> [WHAT IS BEING ASKED]: Count the rows below that contain the word "image", with case taken into account, and reply with the number alone.

---------- THE RECORDS ----------

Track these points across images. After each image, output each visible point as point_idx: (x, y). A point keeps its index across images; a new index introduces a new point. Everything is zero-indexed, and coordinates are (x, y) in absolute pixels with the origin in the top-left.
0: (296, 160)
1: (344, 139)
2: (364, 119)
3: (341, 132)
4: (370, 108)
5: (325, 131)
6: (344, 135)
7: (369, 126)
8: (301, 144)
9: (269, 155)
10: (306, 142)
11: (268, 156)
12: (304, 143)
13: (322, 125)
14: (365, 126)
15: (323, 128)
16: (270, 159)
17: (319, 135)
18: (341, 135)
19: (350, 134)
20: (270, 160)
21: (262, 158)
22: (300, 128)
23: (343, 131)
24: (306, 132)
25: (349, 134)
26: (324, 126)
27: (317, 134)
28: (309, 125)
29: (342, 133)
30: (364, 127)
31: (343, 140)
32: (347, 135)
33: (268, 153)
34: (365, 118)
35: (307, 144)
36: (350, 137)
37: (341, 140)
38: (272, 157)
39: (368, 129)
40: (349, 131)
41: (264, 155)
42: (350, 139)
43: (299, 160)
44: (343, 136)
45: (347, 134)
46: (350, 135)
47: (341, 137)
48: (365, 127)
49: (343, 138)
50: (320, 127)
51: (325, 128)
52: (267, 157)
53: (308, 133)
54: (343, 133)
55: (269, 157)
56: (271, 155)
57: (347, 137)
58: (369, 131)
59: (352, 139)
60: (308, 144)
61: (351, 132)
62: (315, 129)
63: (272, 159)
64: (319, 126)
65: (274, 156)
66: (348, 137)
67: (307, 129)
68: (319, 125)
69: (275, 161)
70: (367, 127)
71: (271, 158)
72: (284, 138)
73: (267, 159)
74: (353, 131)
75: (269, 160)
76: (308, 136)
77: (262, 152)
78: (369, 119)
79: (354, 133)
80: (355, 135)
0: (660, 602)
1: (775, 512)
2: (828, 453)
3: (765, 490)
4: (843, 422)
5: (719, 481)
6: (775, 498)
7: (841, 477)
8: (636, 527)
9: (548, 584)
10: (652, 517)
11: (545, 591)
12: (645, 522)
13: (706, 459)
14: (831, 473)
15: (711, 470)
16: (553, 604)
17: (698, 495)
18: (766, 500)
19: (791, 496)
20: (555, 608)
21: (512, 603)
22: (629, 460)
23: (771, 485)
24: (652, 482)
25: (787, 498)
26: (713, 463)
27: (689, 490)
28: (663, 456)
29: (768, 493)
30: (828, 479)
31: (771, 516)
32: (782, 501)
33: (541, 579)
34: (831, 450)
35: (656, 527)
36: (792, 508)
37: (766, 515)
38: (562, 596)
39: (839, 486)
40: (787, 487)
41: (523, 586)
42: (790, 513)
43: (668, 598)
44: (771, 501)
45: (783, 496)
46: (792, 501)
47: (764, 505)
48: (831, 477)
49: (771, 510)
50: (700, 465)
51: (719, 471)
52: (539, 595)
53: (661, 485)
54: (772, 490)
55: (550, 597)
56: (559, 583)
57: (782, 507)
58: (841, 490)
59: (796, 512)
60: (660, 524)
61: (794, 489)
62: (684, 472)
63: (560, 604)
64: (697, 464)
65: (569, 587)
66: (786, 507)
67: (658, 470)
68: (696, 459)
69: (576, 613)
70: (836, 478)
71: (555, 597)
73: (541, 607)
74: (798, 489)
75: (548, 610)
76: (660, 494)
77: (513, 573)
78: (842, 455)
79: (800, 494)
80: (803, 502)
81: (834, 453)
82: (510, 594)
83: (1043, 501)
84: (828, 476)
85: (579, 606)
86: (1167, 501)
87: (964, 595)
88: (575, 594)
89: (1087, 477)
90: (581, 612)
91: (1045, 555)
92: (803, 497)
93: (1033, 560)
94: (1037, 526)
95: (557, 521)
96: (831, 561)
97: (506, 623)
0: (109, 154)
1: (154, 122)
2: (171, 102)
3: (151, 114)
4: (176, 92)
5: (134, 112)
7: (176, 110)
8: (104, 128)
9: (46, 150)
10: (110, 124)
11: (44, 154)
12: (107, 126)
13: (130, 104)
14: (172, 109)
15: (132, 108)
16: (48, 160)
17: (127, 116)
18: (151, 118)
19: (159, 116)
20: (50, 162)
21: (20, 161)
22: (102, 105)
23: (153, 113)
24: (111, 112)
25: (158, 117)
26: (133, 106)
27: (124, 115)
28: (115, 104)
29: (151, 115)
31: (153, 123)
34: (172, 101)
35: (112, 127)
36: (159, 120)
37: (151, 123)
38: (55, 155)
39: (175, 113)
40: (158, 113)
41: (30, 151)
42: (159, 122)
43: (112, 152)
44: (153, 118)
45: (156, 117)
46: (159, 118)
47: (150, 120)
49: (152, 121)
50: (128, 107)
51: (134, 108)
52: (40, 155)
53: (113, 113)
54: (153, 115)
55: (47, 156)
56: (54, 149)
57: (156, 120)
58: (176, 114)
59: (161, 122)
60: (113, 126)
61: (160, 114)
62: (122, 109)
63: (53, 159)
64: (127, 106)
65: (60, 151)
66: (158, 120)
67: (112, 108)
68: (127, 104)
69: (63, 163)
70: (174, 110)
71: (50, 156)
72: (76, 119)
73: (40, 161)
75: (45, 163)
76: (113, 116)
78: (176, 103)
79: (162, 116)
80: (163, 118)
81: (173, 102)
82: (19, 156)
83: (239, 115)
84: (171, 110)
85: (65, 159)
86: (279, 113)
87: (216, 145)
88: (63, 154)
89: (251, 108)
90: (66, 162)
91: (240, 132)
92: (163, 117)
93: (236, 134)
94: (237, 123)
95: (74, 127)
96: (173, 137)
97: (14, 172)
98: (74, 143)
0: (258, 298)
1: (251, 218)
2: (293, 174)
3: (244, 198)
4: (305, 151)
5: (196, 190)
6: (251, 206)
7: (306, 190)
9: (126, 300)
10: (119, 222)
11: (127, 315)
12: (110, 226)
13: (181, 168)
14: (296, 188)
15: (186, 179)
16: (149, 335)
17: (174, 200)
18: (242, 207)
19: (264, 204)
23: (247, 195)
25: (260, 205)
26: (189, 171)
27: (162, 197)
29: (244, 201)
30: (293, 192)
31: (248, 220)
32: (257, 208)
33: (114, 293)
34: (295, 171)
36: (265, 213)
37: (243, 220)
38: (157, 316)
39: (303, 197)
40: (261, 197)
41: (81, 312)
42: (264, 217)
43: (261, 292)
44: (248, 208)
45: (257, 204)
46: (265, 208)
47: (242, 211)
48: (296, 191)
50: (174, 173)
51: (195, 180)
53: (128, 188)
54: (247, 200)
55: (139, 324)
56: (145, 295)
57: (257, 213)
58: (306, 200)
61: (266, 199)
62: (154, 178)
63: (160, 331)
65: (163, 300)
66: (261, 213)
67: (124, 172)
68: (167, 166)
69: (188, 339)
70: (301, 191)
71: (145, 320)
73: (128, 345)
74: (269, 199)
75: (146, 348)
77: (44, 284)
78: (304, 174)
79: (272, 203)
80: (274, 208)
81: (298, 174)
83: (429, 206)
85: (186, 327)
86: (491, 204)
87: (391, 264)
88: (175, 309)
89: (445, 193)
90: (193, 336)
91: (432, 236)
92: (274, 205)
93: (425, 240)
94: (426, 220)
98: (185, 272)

----------

> [RESULT OF THE EXERCISE]: 1